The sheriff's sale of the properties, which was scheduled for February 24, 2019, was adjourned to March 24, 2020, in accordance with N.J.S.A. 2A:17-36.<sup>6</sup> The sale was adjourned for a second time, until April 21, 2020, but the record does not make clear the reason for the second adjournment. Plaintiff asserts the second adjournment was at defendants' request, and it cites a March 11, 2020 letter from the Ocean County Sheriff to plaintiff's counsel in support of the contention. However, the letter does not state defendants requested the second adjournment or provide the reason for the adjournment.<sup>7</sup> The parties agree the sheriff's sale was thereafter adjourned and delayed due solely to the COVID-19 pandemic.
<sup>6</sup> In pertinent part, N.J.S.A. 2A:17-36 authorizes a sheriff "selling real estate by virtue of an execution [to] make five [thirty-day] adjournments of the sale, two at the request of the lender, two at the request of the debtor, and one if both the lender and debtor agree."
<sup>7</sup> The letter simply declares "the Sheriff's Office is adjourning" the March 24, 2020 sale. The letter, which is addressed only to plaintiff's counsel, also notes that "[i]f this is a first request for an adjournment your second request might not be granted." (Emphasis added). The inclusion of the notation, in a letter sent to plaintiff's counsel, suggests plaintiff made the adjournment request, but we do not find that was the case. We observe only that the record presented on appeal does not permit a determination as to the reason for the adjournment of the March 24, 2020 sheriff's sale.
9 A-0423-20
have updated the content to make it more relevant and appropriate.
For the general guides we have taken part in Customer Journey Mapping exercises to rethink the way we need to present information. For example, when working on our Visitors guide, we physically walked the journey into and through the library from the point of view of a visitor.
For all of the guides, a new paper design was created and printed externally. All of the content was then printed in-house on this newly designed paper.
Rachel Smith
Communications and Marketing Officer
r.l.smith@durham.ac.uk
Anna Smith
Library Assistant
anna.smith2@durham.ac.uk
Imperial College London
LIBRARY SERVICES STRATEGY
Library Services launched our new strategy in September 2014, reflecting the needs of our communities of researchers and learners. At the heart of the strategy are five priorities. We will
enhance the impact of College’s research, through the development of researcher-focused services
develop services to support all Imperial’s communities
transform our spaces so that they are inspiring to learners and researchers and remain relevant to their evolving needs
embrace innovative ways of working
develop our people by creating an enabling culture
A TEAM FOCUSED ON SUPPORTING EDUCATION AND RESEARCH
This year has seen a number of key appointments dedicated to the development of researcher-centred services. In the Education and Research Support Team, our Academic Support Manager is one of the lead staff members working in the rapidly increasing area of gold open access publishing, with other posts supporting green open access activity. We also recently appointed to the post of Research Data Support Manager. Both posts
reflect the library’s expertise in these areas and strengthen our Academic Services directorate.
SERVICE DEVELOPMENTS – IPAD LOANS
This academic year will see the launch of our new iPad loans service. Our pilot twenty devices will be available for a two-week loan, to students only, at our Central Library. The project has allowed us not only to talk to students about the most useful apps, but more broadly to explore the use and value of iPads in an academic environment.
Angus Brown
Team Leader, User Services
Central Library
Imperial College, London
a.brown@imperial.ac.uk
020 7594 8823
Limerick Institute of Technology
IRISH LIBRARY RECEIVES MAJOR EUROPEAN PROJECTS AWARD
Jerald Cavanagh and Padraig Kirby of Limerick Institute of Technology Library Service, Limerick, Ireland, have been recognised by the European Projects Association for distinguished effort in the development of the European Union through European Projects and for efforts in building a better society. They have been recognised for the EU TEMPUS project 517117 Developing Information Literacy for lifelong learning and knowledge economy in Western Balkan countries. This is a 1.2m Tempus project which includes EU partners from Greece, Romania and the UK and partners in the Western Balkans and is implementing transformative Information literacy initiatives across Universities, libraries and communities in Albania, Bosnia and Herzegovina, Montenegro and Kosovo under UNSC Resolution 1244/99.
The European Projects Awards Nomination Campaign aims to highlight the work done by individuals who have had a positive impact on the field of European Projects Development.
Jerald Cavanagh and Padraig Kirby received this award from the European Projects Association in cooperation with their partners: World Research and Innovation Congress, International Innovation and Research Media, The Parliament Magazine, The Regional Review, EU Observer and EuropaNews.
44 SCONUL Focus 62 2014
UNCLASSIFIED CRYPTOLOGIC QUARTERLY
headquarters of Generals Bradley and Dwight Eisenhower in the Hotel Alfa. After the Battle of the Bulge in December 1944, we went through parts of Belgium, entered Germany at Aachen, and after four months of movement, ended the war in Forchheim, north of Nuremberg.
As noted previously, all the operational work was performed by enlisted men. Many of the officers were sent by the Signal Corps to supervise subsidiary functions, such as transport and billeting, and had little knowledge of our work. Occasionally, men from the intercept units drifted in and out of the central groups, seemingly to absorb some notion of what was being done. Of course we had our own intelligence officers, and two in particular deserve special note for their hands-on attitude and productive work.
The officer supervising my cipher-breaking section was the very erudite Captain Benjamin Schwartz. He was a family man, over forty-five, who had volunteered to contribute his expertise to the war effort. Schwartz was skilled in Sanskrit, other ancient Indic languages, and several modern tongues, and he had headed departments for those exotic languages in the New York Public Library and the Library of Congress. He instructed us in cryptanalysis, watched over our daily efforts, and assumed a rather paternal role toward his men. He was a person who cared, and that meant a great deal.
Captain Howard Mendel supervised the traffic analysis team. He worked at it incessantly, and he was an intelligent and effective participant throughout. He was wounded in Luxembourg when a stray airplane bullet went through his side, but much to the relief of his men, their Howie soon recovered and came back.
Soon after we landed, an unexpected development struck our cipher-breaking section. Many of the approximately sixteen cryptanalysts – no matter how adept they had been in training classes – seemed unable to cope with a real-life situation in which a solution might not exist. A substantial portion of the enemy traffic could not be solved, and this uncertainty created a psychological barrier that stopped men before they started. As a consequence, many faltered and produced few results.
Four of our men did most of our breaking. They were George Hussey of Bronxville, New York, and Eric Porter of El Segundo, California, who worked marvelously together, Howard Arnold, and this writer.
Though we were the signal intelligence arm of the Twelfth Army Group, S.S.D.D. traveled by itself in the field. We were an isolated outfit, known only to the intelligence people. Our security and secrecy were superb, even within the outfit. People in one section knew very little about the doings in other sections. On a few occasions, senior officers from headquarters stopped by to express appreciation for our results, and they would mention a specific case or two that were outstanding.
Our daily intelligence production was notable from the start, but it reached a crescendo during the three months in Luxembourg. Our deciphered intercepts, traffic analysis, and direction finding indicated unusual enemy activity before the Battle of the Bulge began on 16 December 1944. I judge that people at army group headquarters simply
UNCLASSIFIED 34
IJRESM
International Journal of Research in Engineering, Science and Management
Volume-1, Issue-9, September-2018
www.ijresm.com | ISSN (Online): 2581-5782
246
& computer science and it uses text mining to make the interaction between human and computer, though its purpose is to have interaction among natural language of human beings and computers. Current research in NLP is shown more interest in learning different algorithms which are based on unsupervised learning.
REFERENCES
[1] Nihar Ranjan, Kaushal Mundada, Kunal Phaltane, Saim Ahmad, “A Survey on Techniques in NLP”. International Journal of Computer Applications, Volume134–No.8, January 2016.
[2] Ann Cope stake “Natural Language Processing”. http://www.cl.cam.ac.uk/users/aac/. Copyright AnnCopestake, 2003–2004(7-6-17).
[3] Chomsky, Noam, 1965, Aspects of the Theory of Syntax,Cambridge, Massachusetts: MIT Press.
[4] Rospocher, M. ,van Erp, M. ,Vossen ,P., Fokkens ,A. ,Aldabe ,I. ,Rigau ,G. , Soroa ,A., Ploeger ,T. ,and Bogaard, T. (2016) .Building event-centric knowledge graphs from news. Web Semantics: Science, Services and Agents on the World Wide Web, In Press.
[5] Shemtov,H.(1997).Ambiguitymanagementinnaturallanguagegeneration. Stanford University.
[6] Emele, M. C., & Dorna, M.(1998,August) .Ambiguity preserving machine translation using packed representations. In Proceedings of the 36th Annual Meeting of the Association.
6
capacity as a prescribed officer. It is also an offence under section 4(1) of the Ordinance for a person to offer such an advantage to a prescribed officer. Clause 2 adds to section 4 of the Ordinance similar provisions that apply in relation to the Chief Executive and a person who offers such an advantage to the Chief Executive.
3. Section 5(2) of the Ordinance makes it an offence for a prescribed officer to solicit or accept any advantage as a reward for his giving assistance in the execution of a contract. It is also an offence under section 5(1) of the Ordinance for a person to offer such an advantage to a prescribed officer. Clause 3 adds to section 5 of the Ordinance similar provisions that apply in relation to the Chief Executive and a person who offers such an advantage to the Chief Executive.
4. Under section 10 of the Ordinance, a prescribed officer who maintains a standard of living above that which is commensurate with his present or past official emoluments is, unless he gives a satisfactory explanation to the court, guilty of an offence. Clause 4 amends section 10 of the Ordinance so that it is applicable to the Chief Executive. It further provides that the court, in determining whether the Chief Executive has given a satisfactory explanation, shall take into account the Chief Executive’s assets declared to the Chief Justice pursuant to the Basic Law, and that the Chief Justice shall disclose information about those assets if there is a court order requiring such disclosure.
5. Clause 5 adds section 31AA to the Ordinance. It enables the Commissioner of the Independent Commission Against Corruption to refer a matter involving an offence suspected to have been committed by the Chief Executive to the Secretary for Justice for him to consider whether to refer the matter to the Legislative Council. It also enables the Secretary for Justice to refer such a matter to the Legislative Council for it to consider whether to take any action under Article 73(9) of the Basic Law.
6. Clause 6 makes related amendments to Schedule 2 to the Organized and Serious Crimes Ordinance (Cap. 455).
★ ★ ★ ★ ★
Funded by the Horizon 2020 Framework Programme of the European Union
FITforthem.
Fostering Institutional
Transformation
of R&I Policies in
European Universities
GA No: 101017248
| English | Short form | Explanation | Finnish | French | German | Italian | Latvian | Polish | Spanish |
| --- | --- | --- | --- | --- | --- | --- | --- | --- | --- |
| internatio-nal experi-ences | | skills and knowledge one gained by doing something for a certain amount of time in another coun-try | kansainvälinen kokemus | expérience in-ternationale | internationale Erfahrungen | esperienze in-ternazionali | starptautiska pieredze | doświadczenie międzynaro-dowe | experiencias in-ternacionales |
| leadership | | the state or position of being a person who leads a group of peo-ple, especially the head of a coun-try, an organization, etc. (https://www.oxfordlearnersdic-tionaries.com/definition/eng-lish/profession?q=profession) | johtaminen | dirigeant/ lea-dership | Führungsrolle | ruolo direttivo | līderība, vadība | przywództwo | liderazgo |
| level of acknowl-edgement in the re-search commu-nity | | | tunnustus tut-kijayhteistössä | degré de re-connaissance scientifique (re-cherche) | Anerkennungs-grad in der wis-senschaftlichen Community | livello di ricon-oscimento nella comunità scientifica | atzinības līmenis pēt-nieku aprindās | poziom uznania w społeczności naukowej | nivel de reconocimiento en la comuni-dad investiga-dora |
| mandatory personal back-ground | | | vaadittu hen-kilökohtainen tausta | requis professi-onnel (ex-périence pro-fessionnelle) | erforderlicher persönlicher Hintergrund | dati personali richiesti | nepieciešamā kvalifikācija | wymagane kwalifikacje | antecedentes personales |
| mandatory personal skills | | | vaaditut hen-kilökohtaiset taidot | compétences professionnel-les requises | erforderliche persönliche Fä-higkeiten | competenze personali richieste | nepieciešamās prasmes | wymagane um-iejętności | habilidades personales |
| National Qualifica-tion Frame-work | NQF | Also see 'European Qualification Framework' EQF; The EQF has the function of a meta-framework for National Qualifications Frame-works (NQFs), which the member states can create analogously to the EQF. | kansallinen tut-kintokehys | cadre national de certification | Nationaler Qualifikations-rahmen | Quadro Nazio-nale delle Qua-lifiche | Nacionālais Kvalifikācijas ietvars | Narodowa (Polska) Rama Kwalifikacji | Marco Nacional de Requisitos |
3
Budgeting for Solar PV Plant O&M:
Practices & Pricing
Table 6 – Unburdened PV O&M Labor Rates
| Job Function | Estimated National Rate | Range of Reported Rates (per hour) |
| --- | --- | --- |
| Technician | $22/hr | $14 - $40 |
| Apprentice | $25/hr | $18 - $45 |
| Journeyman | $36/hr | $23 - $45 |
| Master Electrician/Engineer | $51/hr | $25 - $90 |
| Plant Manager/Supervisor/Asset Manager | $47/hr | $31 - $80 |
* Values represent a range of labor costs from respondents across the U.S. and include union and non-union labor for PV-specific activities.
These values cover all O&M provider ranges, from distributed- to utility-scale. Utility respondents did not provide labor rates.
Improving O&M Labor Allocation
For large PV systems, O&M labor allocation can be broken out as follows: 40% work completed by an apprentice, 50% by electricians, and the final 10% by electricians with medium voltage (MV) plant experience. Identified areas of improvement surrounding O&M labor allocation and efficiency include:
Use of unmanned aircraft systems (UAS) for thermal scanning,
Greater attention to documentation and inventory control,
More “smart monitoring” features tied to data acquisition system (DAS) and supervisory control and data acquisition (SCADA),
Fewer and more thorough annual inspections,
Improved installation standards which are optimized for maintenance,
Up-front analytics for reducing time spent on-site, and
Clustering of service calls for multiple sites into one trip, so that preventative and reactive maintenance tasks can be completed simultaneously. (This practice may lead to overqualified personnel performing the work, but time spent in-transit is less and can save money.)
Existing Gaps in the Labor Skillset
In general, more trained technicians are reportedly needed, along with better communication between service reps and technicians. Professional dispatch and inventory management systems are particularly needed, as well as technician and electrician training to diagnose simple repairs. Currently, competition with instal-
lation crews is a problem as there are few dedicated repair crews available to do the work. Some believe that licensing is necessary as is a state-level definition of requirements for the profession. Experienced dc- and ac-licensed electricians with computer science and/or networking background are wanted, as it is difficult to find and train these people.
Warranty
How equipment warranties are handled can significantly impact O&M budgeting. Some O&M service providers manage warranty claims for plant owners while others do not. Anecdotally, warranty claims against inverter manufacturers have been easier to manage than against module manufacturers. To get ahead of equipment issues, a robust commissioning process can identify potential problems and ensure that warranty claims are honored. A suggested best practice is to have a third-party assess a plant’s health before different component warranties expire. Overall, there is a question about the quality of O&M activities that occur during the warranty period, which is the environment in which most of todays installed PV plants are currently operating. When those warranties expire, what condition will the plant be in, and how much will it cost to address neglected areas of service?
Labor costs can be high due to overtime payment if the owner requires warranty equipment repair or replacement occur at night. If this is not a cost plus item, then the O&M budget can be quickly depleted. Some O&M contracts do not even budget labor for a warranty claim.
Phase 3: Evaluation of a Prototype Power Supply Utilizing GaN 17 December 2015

• **TASK REQUIREMENTS**:
Return exactly, and only, the lines above starting at the line that contains "LIBRARY SERVICES STRATEGY" and ending at the line that contains "Library Services launched".

• **ANSWER AREA**:
LIBRARY SERVICES STRATEGY
Library Services launched our new strategy in September 2014, reflecting the needs of our communities of researchers and learners. At the heart of the strategy are five priorities. We will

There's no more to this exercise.